09 de julho de 2026
Economia & Negócios

CEF quer vender novo fundo em 1 mês

Patrícia Zamboni
| Tempo de leitura: 3 min

A Caixa Econômica Federal (CEF) pretende vender entre 20 e 30 dias todas as 104,8 mil cotas do Fundo de Investimento Imobiliário (FII), que entrou em operação ontem em todo o País. A afirmação é do vice-presidente de administração de ativos de terceiros da CEF, Edson Nascimento de Oliveira Júnior. Em Bauru, o novo produto já está disponível em todas as agências da Caixa.

De acordo com Oliveira Júnior, o valor mínimo de aplicação é de R$ 1 mil, o mais baixo do mercado, segundo a CEF. O novo fundo é direcionado a pequenos e médios investidores que tenham perfil conservador e visão de longo prazo, conforme destaca o vice-presidente.

Para colocar em prática a operação, a CEF está vendendo um imóvel de sua propriedade avaliado em R$ 100 milhões ao FII, que será alugado à própria instituição por um período de dez anos, renovável pelo mesmo prazo.

“A rentabilidade para os cotistas virá dos aluguéis pagos pela Caixa ao fundo. A locação garante rentabilidade ao investimento e agrega um valor expressivo às cotas, pois a hipótese de vacância do imóvel ou de inadimplência é remota”, ressalta Oliveira Júnior.

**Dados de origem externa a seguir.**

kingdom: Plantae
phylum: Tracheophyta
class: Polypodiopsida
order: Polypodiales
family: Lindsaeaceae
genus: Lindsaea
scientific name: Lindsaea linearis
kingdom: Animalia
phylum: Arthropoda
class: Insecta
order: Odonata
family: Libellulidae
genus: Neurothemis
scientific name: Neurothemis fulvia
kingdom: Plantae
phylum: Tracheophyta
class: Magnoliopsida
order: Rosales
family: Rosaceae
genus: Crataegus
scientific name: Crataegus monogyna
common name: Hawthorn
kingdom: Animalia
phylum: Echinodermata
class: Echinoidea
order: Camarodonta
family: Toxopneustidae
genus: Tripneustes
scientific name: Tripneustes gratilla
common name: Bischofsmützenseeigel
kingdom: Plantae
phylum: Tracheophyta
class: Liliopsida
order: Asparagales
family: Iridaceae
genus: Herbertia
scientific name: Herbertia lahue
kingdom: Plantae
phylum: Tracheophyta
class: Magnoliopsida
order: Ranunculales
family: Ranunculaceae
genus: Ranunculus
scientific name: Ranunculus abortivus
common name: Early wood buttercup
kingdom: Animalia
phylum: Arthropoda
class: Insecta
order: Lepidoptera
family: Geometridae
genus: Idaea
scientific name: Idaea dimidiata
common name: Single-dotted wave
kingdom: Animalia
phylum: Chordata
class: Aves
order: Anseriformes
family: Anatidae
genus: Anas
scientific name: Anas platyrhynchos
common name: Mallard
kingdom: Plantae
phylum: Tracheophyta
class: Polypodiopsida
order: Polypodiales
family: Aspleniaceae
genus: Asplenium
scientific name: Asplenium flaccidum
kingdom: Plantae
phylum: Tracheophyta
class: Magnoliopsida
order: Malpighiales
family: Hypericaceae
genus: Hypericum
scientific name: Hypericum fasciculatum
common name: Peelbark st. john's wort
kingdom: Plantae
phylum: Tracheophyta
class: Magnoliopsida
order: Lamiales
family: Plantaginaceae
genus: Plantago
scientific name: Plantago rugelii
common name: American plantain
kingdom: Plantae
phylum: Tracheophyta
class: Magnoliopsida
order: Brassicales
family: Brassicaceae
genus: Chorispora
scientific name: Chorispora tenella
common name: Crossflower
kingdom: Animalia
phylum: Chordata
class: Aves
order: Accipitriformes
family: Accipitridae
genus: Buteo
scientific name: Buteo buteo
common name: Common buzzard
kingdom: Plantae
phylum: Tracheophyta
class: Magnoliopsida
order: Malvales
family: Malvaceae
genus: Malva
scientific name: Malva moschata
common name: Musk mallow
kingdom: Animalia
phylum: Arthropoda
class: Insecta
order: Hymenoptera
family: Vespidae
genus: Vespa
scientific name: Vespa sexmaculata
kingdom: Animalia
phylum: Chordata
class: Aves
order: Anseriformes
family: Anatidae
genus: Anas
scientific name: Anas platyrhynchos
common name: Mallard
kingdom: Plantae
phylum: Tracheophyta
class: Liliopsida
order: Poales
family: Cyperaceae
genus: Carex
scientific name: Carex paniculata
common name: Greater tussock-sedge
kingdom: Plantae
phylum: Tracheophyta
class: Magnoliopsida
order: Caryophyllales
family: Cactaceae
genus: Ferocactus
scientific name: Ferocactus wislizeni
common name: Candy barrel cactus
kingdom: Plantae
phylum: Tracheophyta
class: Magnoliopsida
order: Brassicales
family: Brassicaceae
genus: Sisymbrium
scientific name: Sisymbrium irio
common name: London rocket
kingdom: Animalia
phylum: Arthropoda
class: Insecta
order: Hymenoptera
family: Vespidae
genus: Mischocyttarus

Ele explica que a Caixa estruturou o fundo e fará as vendas. Contudo, não será a administradora do FII. “Tendo em vista o conflito de interesses, já que a Caixa está vendendo e alugando o imóvel, fica complicado gerenciar os negócios. Então, foi realizado um processo seletivo e a Caixa escolheu uma instituição financeira para administrar o fundo”, relata o vice-presidente.

Sem resgate

Ainda de acordo com Oliveira Júnior, trata-se de um fundo fechado, no qual não há resgate de cotas. Ou seja, se o cotista quiser “sair” da aplicação, as cotas não poderão ser recompradas. Por isso, a CEF criou dois sistemas para a negociação de cotas, através de mercado secundário.

“Para que fique interessante para o cliente, a Caixa cadastrou as cotas do fundo no Soma (sistema de negociação) da Bovespa, no qual todas as instituições financeiras que têm acesso ao Soma podem negociar os ativos. A outra opção é que a Caixa tem planos de atuar na liquidez desse fundo, buscando criar uma cultura para o investidor”, explica Oliveira Júnior.

O valor do aluguel do prédio vendido pela Caixa ao FII é de R$ 1,25 milhão, montante que será dividido entre todos os cotistas. Segundo informa a assessoria de imprensa da Caixa, o valor a ser mensalmente distribuído para os cotistas será igual ou superior a 95% dos rendimentos líquidos do fundo.

A receita bruta do fundo será constituída pelo aluguel mensal do imóvel. Para o cálculo da receita líquida serão deduzidas a taxa de administração, despesas regulamentares (custos de publicações, auditoria, Soma), taxa de custódia e despesas extraordinárias do imóvel não-pagáveis pelo locatário, além de 5% para a constituição de um fundo de reserva.

“Os rendimentos, proporcionais à quantidade de cotas adquiridas, serão creditados mensalmente aos cotistas em conta corrente na Caixa, descontado o Imposto de Renda, que incide na base de 20% sobre os rendimentos distribuídos”, afirma Oliveira Júnior.

Segurança

De acordo com ele, um dos principais atrativos do FII para pequenos e médios investidores é a segurança. As expectativas da Caixa são bastante otimistas em relação à venda das cotas, prevista para ocorrer dentro de no máximo 30 dias.

“Trata-se de um investimento de baixíssimo risco, tendo em vista que quem garante o fluxo de aluguéis é a própria Caixa, e a remuneração é muito boa quando comparada com ativos compatíveis. Temos uma projeção de que esse fundo vai gerar uma renda líquida, antes do Imposto de Renda, entre 11% e 12% ao ano, sendo que o aluguel do imóvel é corrigido anualmente pelo IGP-M”, observa Oliveira Júnior.

O Fundo de Investimento Imobiliário é regulamentado com base na Lei nº 8.668, de 25 de junho de 1993, alterada pela Lei nº 9.779, de 19 de janeiro de 1999.